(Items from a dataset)
===
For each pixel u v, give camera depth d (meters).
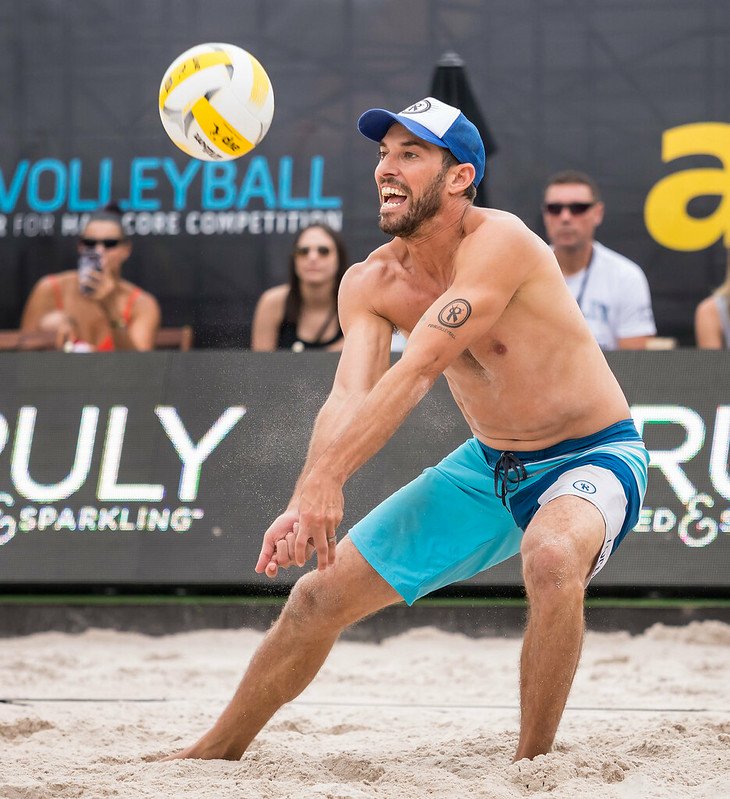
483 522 12.34
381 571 11.91
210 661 22.06
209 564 24.22
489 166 30.17
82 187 31.05
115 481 24.89
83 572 24.50
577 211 28.08
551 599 10.74
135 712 16.05
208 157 14.61
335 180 30.36
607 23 29.88
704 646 23.55
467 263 11.28
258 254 30.44
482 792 10.36
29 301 30.89
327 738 14.22
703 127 29.73
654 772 11.34
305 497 10.76
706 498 23.81
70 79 31.08
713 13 29.67
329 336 28.34
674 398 24.34
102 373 25.47
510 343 11.80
===
*Task:* The lines from the one containing "305 497 10.76" through the final line of the entries above are to be printed exactly, with nothing added.

*Response area:*
305 497 10.76
706 498 23.81
70 79 31.08
713 13 29.67
329 336 28.34
674 398 24.34
102 373 25.47
510 343 11.80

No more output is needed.